(Gesammelte Daten)
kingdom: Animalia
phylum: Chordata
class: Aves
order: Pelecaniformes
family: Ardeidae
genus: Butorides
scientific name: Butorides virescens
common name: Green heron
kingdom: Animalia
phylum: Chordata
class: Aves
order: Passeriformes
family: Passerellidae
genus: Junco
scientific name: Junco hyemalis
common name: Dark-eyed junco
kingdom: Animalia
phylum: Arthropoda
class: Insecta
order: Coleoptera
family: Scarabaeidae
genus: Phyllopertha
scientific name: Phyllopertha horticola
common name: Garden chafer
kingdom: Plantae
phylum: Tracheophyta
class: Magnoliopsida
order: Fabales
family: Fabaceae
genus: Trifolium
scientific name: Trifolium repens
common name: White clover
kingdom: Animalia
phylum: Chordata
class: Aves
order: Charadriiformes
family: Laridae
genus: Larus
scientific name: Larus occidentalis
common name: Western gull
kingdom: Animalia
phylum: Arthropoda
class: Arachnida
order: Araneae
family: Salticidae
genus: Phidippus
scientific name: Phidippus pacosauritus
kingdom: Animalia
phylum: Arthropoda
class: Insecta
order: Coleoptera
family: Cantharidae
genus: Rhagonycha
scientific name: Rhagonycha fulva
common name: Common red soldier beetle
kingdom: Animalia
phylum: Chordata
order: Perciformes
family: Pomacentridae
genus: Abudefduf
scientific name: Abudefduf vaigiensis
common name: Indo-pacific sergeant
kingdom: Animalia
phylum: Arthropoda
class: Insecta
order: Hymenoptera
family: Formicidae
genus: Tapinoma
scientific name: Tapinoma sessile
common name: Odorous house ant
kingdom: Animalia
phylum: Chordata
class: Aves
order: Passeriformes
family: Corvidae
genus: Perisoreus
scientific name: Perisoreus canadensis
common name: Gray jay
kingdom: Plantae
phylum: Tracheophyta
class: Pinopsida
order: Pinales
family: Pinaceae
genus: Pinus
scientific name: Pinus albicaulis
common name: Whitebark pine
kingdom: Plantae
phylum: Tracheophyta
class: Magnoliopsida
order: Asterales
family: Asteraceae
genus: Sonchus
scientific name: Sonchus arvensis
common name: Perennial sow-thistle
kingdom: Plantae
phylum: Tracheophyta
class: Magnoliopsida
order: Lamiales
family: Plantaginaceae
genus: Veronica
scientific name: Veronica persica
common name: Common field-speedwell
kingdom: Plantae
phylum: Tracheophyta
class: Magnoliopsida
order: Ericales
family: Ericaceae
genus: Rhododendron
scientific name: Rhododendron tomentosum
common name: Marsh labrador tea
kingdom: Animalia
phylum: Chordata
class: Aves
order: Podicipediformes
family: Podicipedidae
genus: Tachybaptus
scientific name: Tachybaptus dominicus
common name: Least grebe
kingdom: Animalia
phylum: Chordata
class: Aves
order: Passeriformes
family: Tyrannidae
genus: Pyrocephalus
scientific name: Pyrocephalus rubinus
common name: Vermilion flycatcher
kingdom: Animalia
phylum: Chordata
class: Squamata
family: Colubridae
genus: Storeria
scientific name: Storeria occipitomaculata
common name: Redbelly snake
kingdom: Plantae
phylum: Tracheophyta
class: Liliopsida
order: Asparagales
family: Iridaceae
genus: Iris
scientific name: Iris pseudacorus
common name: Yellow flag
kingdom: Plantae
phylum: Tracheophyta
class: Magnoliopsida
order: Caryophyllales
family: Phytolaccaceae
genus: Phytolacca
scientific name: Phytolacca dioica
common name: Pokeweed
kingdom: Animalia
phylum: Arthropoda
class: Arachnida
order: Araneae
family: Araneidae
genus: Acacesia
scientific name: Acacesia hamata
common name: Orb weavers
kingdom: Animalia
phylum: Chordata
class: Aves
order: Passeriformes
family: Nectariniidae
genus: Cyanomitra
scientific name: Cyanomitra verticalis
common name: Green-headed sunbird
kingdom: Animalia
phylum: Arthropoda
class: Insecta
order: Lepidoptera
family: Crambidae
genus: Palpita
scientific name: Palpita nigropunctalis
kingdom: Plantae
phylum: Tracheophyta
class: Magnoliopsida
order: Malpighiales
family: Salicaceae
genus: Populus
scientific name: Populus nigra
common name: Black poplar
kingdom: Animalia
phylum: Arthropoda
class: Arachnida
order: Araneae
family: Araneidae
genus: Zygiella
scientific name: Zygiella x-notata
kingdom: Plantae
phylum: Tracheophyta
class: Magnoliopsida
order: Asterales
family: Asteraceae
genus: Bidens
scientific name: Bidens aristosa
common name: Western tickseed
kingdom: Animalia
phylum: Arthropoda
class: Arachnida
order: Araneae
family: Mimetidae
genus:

[KURZE ÜBUNG]: Wandle alles von der Zeile mit „scientific name: Abudefduf vaigiensis“ bis hinunter zur Zeile mit „scientific name: Sonchus arvensis“, beide eingeschlossen, in eine CSV-Datei mit den Spalten „eintrag“ und „antwort“ um, je eine Zeile pro Eintrag. Setze jedes Feld in Anführungszeichen und ersetze Zeilenumbrüche darin durch Leerzeichen.

[VOLLSTÄNDIGE ANTWORT]:
eintrag,antwort
"scientific name:","Abudefduf vaigiensis"
"common name:","Indo-pacific sergeant"
"kingdom:","Animalia"
"phylum:","Arthropoda"
"class:","Insecta"
"order:","Hymenoptera"
"family:","Formicidae"
"genus:","Tapinoma"
"scientific name:","Tapinoma sessile"
"common name:","Odorous house ant"
"kingdom:","Animalia"
"phylum:","Chordata"
"class:","Aves"
"order:","Passeriformes"
"family:","Corvidae"
"genus:","Perisoreus"
"scientific name:","Perisoreus canadensis"
"common name:","Gray jay"
"kingdom:","Plantae"
"phylum:","Tracheophyta"
"class:","Pinopsida"
"order:","Pinales"
"family:","Pinaceae"
"genus:","Pinus"
"scientific name:","Pinus albicaulis"
"common name:","Whitebark pine"
"kingdom:","Plantae"
"phylum:","Tracheophyta"
"class:","Magnoliopsida"
"order:","Asterales"
"family:","Asteraceae"
"genus:","Sonchus"
"scientific name:","Sonchus arvensis"